## [WHAT THE TASK REQUIRES]
Please find every line in the entries below that contains the string "Genetics", and copy it.

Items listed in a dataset
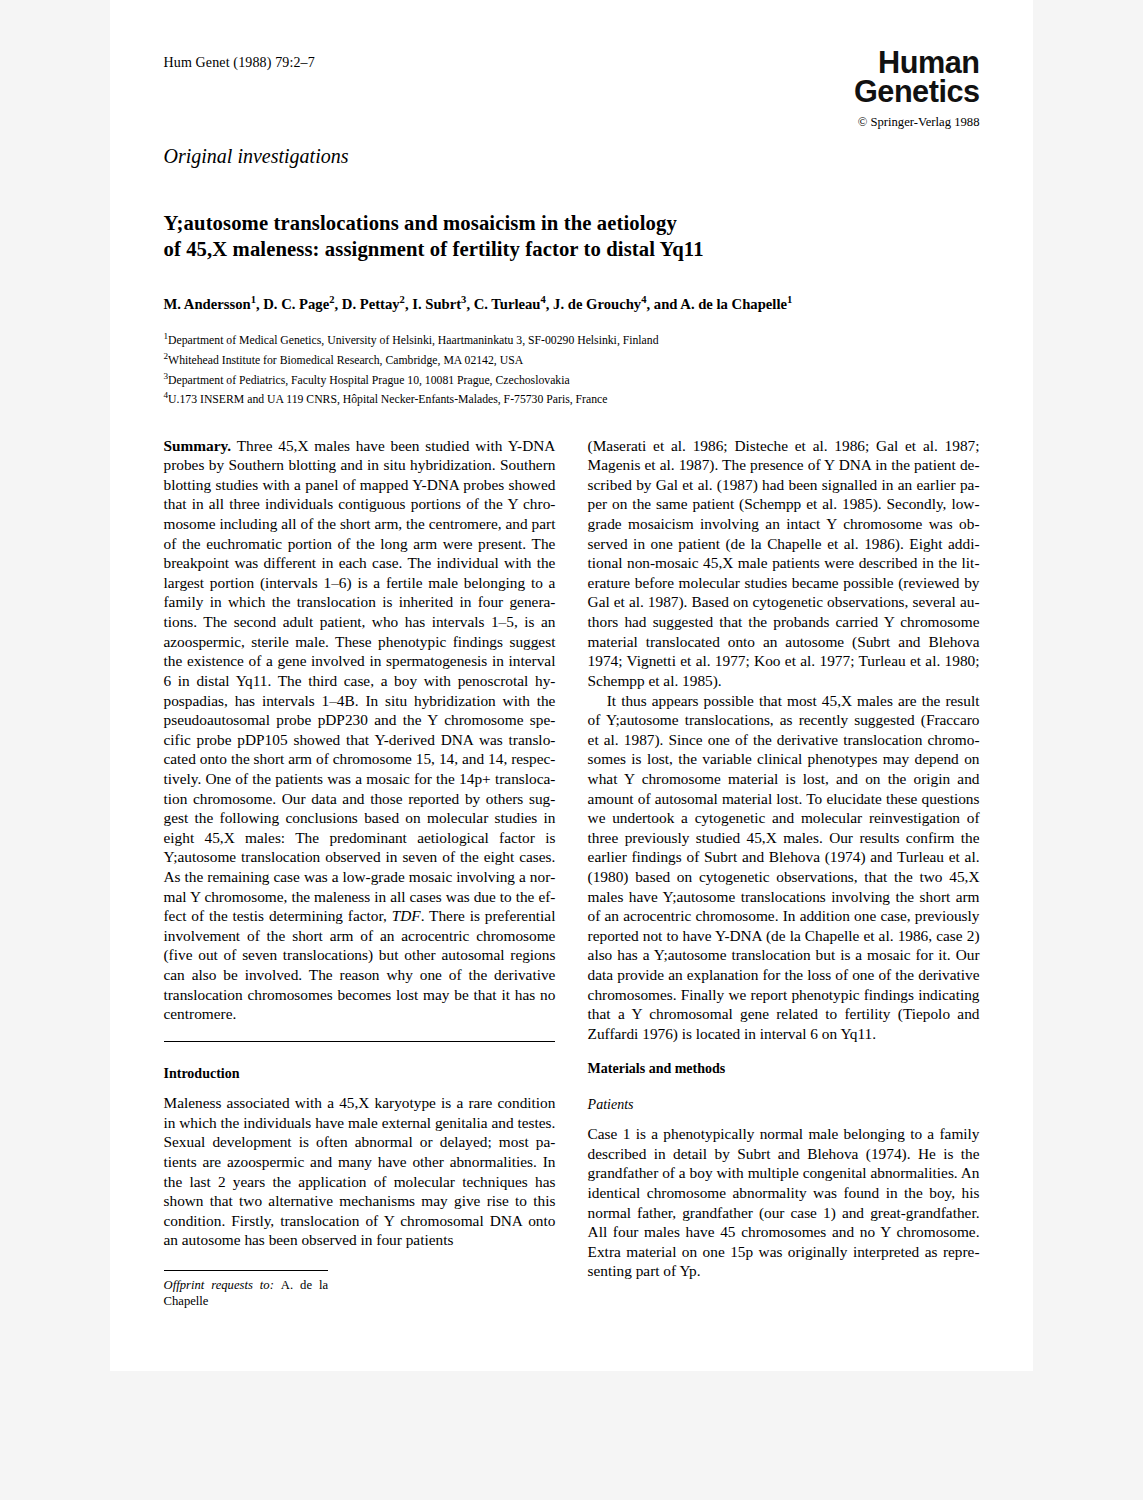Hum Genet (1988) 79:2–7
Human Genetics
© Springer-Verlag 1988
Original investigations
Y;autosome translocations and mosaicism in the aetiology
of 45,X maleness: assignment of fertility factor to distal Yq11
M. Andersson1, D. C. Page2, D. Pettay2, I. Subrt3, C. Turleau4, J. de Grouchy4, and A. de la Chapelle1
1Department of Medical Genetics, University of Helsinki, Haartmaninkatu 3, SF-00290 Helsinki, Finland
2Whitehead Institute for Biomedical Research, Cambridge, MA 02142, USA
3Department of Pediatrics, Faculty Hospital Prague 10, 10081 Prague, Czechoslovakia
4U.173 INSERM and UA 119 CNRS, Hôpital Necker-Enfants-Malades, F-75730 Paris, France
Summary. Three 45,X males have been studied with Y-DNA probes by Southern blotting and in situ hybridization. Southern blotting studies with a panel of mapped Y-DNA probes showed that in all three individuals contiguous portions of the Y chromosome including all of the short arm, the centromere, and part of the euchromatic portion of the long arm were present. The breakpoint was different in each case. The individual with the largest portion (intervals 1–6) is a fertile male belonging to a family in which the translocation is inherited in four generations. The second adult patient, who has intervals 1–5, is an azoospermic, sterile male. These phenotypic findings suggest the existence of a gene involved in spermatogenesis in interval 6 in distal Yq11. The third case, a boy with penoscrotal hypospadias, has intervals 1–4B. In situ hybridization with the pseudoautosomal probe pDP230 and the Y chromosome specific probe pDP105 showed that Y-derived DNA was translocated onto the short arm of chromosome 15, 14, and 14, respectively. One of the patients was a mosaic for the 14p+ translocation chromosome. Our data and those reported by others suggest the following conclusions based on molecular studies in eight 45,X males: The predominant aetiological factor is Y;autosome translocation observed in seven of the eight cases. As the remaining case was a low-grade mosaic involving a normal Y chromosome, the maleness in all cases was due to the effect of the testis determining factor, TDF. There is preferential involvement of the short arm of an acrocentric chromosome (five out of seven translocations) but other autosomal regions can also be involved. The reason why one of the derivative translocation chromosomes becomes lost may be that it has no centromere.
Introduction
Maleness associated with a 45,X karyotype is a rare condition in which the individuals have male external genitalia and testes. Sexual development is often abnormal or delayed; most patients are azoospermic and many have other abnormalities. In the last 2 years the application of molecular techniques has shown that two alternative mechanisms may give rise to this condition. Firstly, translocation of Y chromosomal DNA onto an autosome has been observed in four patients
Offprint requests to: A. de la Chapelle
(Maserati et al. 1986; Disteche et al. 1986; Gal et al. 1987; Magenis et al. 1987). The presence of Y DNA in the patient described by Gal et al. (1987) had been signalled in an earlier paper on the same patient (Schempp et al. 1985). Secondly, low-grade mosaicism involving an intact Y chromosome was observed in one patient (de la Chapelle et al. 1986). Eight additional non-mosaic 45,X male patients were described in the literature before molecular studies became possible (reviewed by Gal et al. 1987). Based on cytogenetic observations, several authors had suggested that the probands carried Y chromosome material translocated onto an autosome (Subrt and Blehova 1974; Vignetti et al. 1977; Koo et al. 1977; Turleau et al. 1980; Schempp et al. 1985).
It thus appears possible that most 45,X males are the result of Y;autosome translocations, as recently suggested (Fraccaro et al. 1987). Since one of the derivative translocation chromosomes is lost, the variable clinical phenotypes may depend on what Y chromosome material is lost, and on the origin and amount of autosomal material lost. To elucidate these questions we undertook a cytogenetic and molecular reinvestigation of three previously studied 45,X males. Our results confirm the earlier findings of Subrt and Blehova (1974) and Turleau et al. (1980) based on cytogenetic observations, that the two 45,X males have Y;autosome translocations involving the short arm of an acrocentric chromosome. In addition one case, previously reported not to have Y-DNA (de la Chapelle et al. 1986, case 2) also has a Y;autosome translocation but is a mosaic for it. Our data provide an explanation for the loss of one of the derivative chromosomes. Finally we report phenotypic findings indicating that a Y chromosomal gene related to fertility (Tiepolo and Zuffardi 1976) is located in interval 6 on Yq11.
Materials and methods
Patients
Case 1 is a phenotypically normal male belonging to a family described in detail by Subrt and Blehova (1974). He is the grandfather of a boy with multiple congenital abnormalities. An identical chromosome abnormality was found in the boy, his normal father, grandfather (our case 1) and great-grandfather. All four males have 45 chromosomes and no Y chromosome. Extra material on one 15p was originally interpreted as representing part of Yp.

## [COMPLETED EXERCISE]
Human Genetics
1Department of Medical Genetics, University of Helsinki, Haartmaninkatu 3, SF-00290 Helsinki, Finland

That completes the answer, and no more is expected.